Dalgalı kur politikası değişmeli, yarı sabit kur sistemine geçilmelidir. IMF kredisi ile MB rezervleri artırılırsa, kur sitemi değişebilir.

Bütçeden popülist yardımlar kaldırılmalı, bu fonlarla her ilde devlet yatırımı yapılmalı ve poşet ve para yerine halka iş vermelidir.

Çiftçiye destekler GSYH'nın yüzde biri ve üstüne çıkarılmalıdır.

...***

Taha Akyol 6 Kasım tarihli Karar gazetesinde, " Kayıp yıllar"başlıklı yazısını okuyucularla paylaşıyor.

" AK Parti Genel Başkan Yardımcısı Ali İhsan Yavuz’u, o unutulmaz “hiçbir şey olmadıysa bile bir şey oldu” sözünden hatırlarsınız. Şimdi, Altılı Masa’yı eleştirirken, parlamenter sistemin krizler çıkardığını söylüyor. Sözleri şöyle: "Şu anda parlamenter sistemle yönetilip de az çok kriz, kaos, kargaşa yaşamayan ülke yok. Bizde daha fazlası yaşanıyordu.”"diyen yazar, yazısının devamında şu ifadelere yer veriyor:

...***

Doğru, bizde 1990’lar koalisyonlar yüzünden “kayıp yıllar” olmuştu. Fakat koalisyonla yönetilen Almanya’da hiçbir siyasi kriz yok. Hatta gelişmiş parlamenter demokrasilerde hükümet krizleri ekonomiyi batırmıyor. Devlet makinesi yani kurumlar düzgün çalışmaya devam ediyor.

Kavgalı koalisyonlar gibi tek kişiye denetimsiz yetkiler verilmesi de kötü sonuçlar doğurdu, bu da bir gerçek.

Evet bizde 1979 krizinin de 1994 ve 2000 krizlerinin de sebebi, koalisyonların, yaklaşan krize karşı zamanında “acı ilaç” uygulamaktan sakınmalarıydı. Bu yüzden ekonomi ameliyat masasına düşmüştü.

CB sistemine geçiş için 1990’lardaki koalisyonların başarısızlığı çok istismar edildi. Türkiye’de sistem meselelerini çok iyi bilen, dünya literatüründe yeri olan bilim insanlarımız vardır; onların görüşlerine başvurulmadı… Reis’e ne kadar çok yetki verilirse devlet makinesi iyi işler sanıldı.

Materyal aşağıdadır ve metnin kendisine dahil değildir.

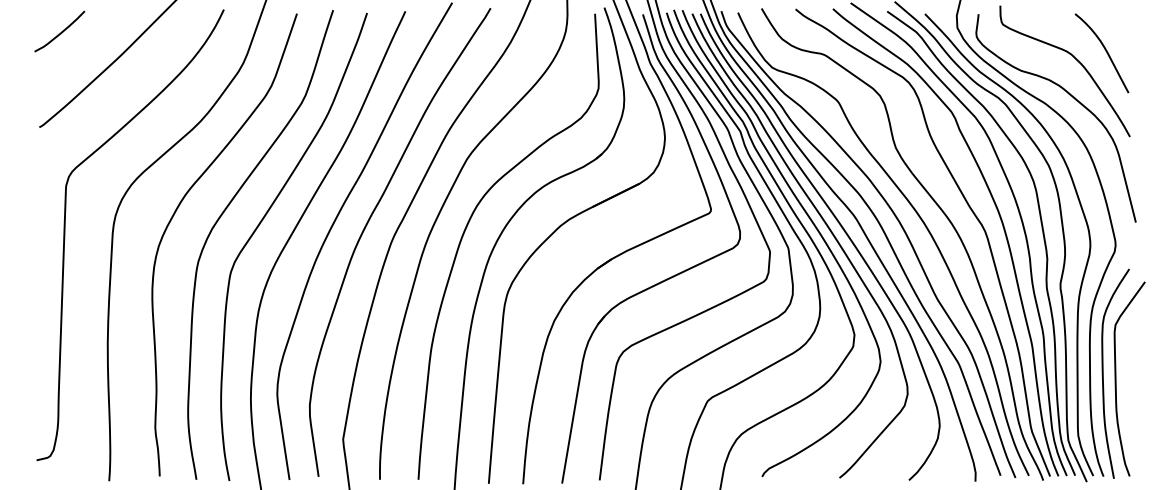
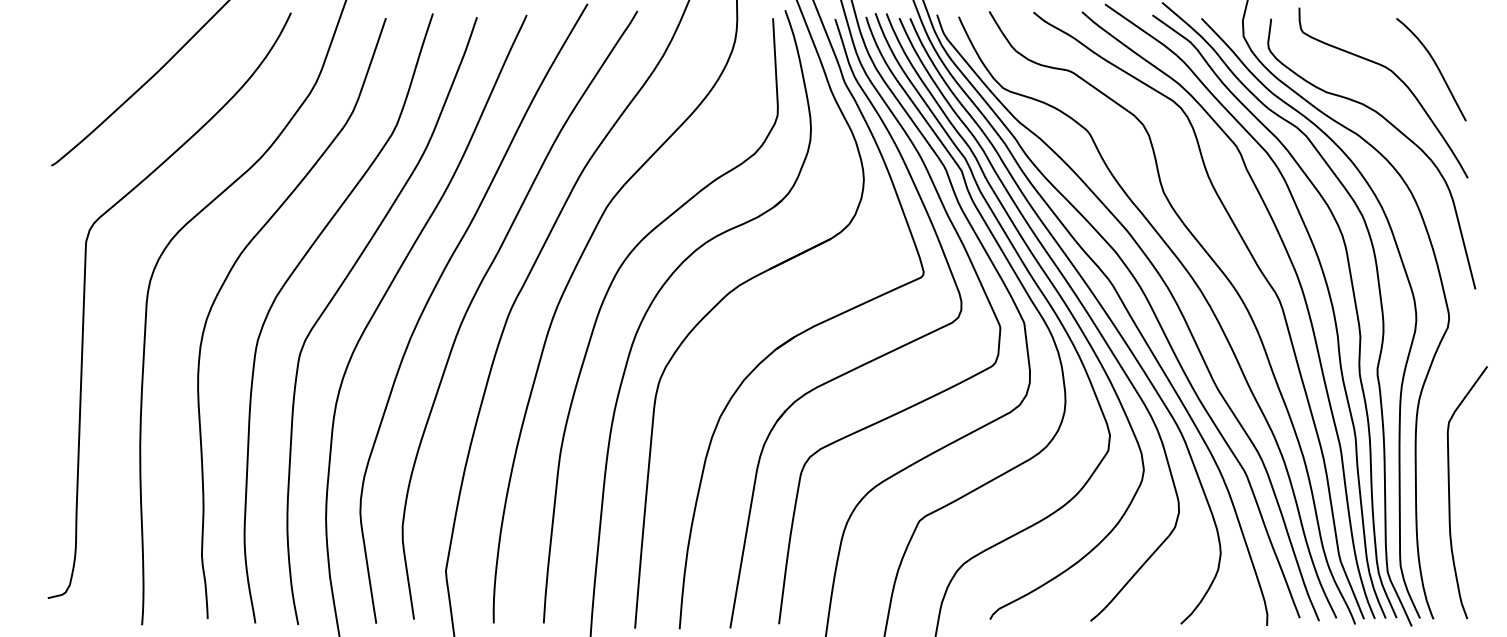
curve: (59, 33) -> (77, 43), removed
curve: (1103, 373) -> (1433, 485), removed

CB sisteminin mimarlarından Prof. Şükrü Karatepe’nin Fatih Altaylı’ya söyledikleri, nasıl bir sistem getirildiğini net olarak anlatır:

“Tayyip Erdoğan için yapılan bir düzenlemedir diyorlar. Kim güçlü ise işaret gösterir ve yapılır. 82 anayasası Kenan Evren için yapıldı ve herkes kullandı. Bugün Tayyip Bey istiyorum dedi ve yaptırdı.” (26 Ocak 2017)

Böylece Sayın Erdoğan’ın bizzat tanımladığı gibi, “tek kişi ve sadece millete karşı sorumlu” bir sistem! (18 Şubat 2017)

Parlamento denetimi yok, yargı denetimi fiilen imkansız… Juan Linz’in 1990 yılında Latin Amerika laboratuvarına bakarak yazdığı gibi bizde de “sistem kişiselleşti.”